### [Your goal]
Wherever a line below holds the word "nhiều", copy that line.

*** Block opens ***

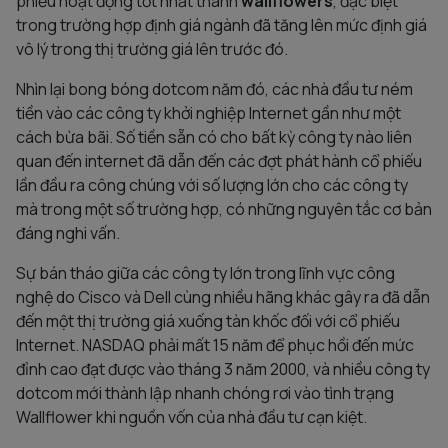
phiếu hoạt động tốt nhất thành
wallflowers
, đặc biệt
trong trường hợp định giá ngành đã tăng lên mức định giá
vô lý trong thị trường giá lên trước đó.
Nhìn lại bong bóng dotcom năm đó, các nhà đầu tư ném
tiền vào các công ty khởi nghiệp Internet gần như một
cách bừa bãi. Số tiền sẵn có cho bất kỳ công ty nào liên
quan đến internet đã dẫn đến các đợt phát hành cổ phiếu
lần đầu ra công chúng với số lượng lớn cho các công ty
mà trong một số trường hợp, có những nguyên tắc cơ bản
đáng nghi vấn.
Sự bán tháo giữa các công ty lớn trong lĩnh vực công
nghệ do Cisco và Dell cùng nhiều hãng khác gây ra đã dẫn
đến một thị trường giá xuống tàn khốc đối với cổ phiếu
Internet. NASDAQ phải mất 15 năm để phục hồi đến mức
đỉnh cao đạt được vào tháng 3 năm 2000, và nhiều công ty
dotcom mới thành lập nhanh chóng rơi vào tình trạng
Wallflower khi nguồn vốn của nhà đầu tư cạn kiệt.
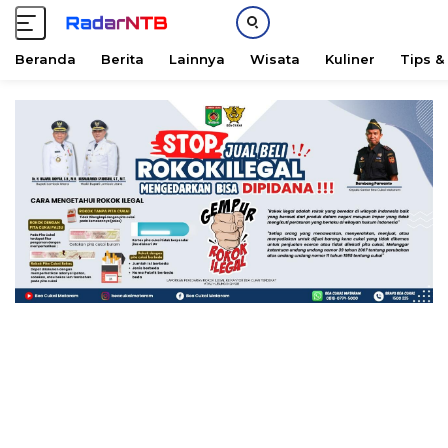
Beranda
Berita
Lainnya
Wisata
Kuliner
Tips &
L
a
n
g
s
u
n
g
k
e
k
o
n
t
e
n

*** Block closes ***

### [Answer area]
nghệ do Cisco và Dell cùng nhiều hãng khác gây ra đã dẫn
đỉnh cao đạt được vào tháng 3 năm 2000, và nhiều công ty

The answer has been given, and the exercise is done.